The five vendored grammars publish under the bca-tree-sitter-*
namespace (see RELEASING.md for the rename rationale), but consumer
call sites still reference them as tree-sitter-<lang> via Cargo's
package = ... alias. A grammar refresh does not bump the leaf's
version on its own — every crate in this repository shares one
workspace-wide version, and bumping the leaves out of step with the
parent is not allowed (see the "Lockstep version policy" in
RELEASING.md). Regenerate the parser tables, accept the resulting
test-snapshot drift, and ship the change under the current version.
The next workspace release picks up the new grammars at whatever
shared version the next tag declares.
If a regeneration also needs an updated tree-sitter runtime
dependency, bump the dev-dependency line inside the leaf's
Cargo.toml:
[dev-dependencies]
tree-sitter = "=x.x.x"
Leave [package] name = "bca-tree-sitter-<lang>",
[package] version, and [lib] name = "tree_sitter_<lang>"
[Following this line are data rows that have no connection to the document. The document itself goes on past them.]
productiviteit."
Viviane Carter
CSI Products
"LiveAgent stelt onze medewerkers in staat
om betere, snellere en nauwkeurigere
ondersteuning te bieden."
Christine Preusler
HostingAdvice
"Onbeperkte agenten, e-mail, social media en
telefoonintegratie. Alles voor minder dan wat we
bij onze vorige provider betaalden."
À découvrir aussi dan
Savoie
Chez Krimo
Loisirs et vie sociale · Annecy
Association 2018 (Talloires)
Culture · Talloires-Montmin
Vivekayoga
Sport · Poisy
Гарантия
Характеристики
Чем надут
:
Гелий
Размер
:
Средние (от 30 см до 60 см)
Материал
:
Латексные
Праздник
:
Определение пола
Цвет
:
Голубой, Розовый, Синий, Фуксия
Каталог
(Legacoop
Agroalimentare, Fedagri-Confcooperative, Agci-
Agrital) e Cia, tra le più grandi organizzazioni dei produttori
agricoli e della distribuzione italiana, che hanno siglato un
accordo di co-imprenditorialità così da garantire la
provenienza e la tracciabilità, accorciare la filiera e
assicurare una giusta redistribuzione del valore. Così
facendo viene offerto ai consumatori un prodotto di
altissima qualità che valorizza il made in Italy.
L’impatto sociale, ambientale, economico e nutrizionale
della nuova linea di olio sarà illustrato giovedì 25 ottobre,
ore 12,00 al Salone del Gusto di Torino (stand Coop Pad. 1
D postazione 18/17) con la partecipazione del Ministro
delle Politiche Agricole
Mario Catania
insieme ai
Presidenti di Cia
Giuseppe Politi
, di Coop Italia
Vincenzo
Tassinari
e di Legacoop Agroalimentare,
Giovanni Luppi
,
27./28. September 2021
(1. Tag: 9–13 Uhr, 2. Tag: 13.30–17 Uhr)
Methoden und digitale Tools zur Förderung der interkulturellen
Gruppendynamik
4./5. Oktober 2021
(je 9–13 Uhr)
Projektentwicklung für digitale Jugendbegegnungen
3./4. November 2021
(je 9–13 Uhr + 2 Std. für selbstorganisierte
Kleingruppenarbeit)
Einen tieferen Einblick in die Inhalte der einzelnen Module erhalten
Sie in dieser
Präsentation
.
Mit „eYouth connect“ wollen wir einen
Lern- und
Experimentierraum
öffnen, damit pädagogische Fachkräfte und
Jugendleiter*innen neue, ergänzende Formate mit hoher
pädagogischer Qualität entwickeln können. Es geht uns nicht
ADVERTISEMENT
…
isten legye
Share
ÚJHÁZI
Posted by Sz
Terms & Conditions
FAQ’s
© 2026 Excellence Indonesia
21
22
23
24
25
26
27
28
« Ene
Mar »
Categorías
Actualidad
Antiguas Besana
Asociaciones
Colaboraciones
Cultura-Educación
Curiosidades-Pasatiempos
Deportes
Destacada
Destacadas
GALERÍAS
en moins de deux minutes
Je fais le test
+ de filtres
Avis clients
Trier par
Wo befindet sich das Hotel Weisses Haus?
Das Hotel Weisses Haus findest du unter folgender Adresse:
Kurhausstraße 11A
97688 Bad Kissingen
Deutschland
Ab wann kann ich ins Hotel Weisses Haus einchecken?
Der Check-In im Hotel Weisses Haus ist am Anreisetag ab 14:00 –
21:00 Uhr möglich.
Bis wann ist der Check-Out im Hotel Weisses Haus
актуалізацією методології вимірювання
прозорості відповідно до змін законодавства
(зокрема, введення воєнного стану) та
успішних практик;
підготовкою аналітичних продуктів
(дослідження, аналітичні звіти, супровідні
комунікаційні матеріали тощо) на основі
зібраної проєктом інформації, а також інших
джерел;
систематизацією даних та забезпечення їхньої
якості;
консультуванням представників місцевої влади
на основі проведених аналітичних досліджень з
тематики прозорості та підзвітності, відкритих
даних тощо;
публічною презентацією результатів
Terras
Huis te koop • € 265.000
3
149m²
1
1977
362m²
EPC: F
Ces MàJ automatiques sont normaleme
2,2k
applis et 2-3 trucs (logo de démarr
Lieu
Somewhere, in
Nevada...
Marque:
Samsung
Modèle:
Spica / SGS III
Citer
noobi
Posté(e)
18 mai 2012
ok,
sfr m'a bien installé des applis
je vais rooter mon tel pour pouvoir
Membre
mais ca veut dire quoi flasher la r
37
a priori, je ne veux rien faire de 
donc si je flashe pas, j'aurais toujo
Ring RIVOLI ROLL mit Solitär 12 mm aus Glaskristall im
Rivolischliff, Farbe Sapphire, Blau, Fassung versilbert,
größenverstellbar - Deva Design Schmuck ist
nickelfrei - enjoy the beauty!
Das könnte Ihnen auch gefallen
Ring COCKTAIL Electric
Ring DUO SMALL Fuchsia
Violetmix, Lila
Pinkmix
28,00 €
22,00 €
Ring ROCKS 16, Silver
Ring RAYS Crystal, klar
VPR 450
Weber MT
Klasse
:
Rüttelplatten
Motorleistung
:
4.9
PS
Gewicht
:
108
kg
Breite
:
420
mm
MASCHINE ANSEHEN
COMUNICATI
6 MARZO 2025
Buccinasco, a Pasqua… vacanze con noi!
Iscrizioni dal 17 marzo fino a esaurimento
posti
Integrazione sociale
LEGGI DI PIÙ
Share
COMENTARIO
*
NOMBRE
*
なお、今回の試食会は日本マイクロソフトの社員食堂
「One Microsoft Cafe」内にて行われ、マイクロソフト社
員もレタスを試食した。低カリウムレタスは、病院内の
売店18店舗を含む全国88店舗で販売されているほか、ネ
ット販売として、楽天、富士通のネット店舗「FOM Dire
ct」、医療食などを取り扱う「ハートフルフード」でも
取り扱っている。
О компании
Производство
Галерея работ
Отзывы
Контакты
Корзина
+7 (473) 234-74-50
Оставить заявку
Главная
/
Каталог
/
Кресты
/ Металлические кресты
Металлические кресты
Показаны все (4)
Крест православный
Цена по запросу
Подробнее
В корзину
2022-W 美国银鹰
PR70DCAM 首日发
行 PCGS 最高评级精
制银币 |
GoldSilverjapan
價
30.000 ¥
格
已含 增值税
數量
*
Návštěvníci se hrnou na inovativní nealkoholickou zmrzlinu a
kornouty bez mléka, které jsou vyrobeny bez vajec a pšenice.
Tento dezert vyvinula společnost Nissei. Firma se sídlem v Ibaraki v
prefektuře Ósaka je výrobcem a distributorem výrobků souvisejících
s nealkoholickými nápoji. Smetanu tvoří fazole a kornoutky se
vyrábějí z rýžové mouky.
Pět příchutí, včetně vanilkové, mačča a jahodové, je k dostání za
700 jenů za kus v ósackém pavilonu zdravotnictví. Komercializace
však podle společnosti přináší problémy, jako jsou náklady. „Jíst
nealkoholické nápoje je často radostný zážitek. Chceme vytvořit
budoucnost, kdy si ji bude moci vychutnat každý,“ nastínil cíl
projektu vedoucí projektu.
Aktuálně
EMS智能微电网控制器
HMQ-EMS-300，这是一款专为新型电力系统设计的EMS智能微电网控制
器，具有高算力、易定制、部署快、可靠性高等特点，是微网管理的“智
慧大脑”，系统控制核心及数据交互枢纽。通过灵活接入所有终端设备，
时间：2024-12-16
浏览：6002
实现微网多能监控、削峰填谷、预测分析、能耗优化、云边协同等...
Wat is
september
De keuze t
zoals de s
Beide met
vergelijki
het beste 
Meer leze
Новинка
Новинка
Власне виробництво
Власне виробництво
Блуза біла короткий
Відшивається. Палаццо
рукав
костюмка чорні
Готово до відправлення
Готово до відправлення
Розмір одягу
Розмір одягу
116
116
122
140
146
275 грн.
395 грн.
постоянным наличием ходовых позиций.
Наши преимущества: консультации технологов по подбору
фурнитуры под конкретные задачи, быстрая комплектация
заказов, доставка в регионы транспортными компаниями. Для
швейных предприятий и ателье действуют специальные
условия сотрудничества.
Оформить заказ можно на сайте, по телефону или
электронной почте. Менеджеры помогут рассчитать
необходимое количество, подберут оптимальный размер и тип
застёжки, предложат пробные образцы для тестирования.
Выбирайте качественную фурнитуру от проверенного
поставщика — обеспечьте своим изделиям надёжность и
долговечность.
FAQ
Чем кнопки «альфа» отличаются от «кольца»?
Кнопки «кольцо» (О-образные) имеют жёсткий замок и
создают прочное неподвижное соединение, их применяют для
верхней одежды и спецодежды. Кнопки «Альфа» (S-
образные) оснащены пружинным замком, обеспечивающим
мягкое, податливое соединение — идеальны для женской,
untouched — the rename trick in [lib] is what keeps Rust import
paths stable, and the version line is managed by the lockstep
bump at release time.
Run the appropriate script to update the grammar by recreating and refreshing every file and script.
For tree-sitter-ccomment and tree-sitter-preproc run
./generate-grammars/generate-grammar.sh followed by the name of the
grammar.
Below an example always using the tree-sitter-ccomment grammar
./generate-grammars/generate-grammar.sh tree-sitter-ccomment
Instead, for tree-sitter-mozcpp and tree-sitter-mozjs, use their specific scripts.
For tree-sitter-mozcpp, run
./generate-grammars/generate-mozcpp.sh
For tree-sitter-mozjs, run
./generate-grammars/generate-mozjs.sh
Once the script above has finished its execution, you need to fix, if there are any, all failed tests and problems introduced by changes in the grammars.
Commit your changes and create a new pull request